Each has a seismometer for detecting earthquakes, an infrared sensor to detect heat from volcanic explosions, a sensor to detect ash clouds, and a global positioning system to sense the ground bulging and pinpoint the exact location of seismic activity.

Once in place, the bots reached out to each other to form what is known as a mesh network. “It’s similar to the internet,” says Steve Chien, the principal scientist for autonomous systems at JPL. “You just lay them out, and they figure out the best way to route the data.”

Smart idea: install a remote monitoring system and instruct it to drop you a line with any problems… up to and including any problems with the system itself as well as the volcano, one assumes.

Obviously the expense means that this sort of system is currently only of use in high-risk and high-budget applications, but it’s no great mental stretch – given the rapid advances of networking technology – to imagine entire states or countries blanketed with similar monitoring frameworks.
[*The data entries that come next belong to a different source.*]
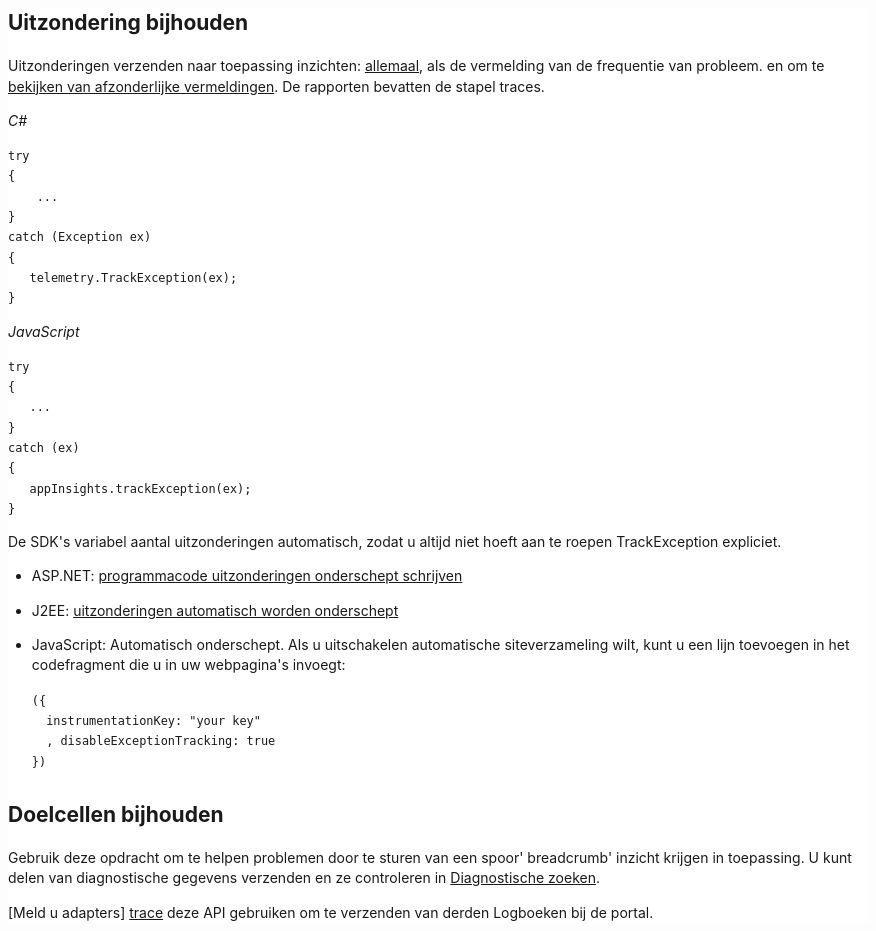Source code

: 
## <a name="track-exception"></a>Uitzondering bijhouden

Uitzonderingen verzenden naar toepassing inzichten: [allemaal][metrics], als de vermelding van de frequentie van probleem. en om te [bekijken van afzonderlijke vermeldingen][diagnostic]. De rapporten bevatten de stapel traces.

*C#*

    try
    {
        ...
    }
    catch (Exception ex)
    {
       telemetry.TrackException(ex);
    }

*JavaScript*

    try
    {
       ...
    }
    catch (ex)
    {
       appInsights.trackException(ex);
    }

De SDK's variabel aantal uitzonderingen automatisch, zodat u altijd niet hoeft aan te roepen TrackException expliciet.

* ASP.NET: [programmacode uitzonderingen onderschept schrijven](app-insights-asp-net-exceptions.md)
* J2EE: [uitzonderingen automatisch worden onderschept](app-insights-java-get-started.md#exceptions-and-request-failures)
* JavaScript: Automatisch onderschept. Als u uitschakelen automatische siteverzameling wilt, kunt u een lijn toevoegen in het codefragment die u in uw webpagina's invoegt:

    ```
    ({
      instrumentationKey: "your key"
      , disableExceptionTracking: true
    })
    ```


## <a name="track-trace"></a>Doelcellen bijhouden 

Gebruik deze opdracht om te helpen problemen door te sturen van een spoor' breadcrumb' inzicht krijgen in toepassing. U kunt delen van diagnostische gegevens verzenden en ze controleren in [Diagnostische zoeken][diagnostic]. 

 

[Meld u adapters] [ trace] deze API gebruiken om te verzenden van derden Logboeken bij de portal.


[client]: app-insights-javascript.md
[config]: app-insights-configuration-with-applicationinsights-config.md
[create]: app-insights-create-new-resource.md
[data]: app-insights-data-retention-privacy.md
[diagnostic]: app-insights-diagnostic-search.md
[exceptions]: app-insights-asp-net-exceptions.md
[greenbrown]: app-insights-asp-net.md
[java]: app-insights-java-get-started.md
[metrics]: app-insights-metrics-explorer.md
[qna]: app-insights-troubleshoot-faq.md
[trace]: app-insights-search-diagnostic-logs.md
Then make the data public, bolt on an API and distribute something like the SETI@home software, and everyone with some spare processor cycles can help keep an eye on geological instabilities. Similar systems (or perhaps even the same devices) could be used to provide communications infrastructure in the aftermath of a disaster, too. [image by christmaswithak]
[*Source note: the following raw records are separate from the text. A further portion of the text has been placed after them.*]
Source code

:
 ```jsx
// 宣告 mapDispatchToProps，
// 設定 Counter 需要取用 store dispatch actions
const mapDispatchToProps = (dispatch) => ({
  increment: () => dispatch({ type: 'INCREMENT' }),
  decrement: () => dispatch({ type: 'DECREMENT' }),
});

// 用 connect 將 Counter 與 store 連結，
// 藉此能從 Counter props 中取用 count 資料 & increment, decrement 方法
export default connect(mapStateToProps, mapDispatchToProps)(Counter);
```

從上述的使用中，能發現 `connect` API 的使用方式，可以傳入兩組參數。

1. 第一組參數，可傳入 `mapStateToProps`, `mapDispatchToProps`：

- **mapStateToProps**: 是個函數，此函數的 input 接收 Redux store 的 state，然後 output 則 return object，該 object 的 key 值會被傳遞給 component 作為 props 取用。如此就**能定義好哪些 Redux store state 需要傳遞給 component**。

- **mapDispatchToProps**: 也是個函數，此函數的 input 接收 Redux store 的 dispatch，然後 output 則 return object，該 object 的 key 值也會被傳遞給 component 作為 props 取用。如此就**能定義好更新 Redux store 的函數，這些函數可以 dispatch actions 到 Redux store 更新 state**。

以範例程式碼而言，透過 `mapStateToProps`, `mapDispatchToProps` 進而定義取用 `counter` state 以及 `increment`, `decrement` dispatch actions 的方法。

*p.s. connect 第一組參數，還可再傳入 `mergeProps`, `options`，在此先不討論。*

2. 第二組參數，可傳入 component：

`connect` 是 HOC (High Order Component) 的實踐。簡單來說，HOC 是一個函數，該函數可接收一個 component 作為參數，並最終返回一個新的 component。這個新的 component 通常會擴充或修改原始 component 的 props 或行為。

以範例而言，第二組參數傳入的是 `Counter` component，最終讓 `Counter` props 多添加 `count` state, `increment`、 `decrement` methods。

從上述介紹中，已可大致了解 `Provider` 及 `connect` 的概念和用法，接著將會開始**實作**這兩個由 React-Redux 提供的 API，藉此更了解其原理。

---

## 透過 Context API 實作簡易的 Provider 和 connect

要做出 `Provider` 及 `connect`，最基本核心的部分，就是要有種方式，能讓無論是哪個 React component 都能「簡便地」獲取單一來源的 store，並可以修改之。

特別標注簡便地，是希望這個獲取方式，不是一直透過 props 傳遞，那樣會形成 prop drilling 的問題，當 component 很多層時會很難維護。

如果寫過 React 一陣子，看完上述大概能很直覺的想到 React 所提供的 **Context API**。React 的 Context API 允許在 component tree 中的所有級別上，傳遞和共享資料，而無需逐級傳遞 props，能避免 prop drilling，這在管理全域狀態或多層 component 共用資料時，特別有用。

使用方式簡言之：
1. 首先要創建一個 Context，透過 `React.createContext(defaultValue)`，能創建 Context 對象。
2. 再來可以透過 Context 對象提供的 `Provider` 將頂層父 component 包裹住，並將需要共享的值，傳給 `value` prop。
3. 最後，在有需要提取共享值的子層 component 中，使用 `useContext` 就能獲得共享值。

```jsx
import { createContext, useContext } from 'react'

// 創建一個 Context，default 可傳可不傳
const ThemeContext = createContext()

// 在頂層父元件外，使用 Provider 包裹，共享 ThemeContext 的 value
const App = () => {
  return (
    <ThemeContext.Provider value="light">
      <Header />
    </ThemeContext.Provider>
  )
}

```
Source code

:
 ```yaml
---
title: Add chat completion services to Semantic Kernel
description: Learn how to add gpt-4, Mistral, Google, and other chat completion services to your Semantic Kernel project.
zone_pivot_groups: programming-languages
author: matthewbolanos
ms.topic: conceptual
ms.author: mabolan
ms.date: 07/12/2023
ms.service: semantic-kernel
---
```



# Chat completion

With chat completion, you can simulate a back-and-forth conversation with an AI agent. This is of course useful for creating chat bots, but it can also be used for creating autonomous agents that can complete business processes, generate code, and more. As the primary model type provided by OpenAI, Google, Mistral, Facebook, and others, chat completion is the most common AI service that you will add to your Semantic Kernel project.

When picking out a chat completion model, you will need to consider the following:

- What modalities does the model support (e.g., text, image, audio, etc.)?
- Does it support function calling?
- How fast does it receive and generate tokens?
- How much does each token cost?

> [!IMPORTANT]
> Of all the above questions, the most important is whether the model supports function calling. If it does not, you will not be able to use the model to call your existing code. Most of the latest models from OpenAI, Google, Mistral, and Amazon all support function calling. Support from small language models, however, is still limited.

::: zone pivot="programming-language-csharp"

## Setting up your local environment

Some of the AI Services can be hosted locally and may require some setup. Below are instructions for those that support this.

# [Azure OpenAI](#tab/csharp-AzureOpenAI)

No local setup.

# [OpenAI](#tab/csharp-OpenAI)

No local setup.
Is there life on Mars? Atmospheric methane says ‘maybe’

MarsAfter last year’s long-awaited confirmed discovery of water on the red planet, David Bowie comes another step closer to finding the answer to his question: NASA called a press conference today to announce that they have, in partnership with some university science teams, “achieved the first definitive detection of methane in the atmosphere of Mars”.

So what’s the big deal with that? Basically, there’s two reasons you might find methane in a planetary atmosphere: geological activity or biological activity. It’s going to take a lot more work to discover which of the two is the culprit in the case of Mars (and the NASA announcement does a better job that I can of explaining it all), but either option is pretty exciting to space nerds… after all, it’s not all that long ago that we pretty much assumed the whole planet was inert.

And as a side-tangent, this is great political timing from NASA, whether accidental or deliberate – with a new president about to enter the White House with promises to shake things up, announcements like this get everybody talking about space with that old-school sensawunda I remember from my childhood… and given the bleak state of the news headlines at the moment, something to make us look up from the mundane for a moment can only be a positive. Something big to dream about. [image by chipdatajeffb]

I mean, just think – life on Mars! It’s like something out of a science fiction novel, isn’t it? 😉

Peak coal in Christmas stocking?

A new report from the American Geophysical Union suggests governments may be substantially over-reporting coal reserves, from Ars Technica:

Such fallacious reporting is nothing new—the United States government happily overestimated oil reserves in the 1950s and 1960s until peak oil hit the lower 48. David Rutledge, professor of engineering and applied sciences at the California Institute of Technology, claims the same mistakes are being repeated with coal.

His results, reported in a panel discussion at this year’s American Geophysical Union meeting, state the world only has 662 billion tons of coal, including reserves already exploited. The estimate is well short of the 1,027 billion tons remaining in proven and projected reserves, according to the World Energy Council.

Leading to the possibility of imminent peak coal.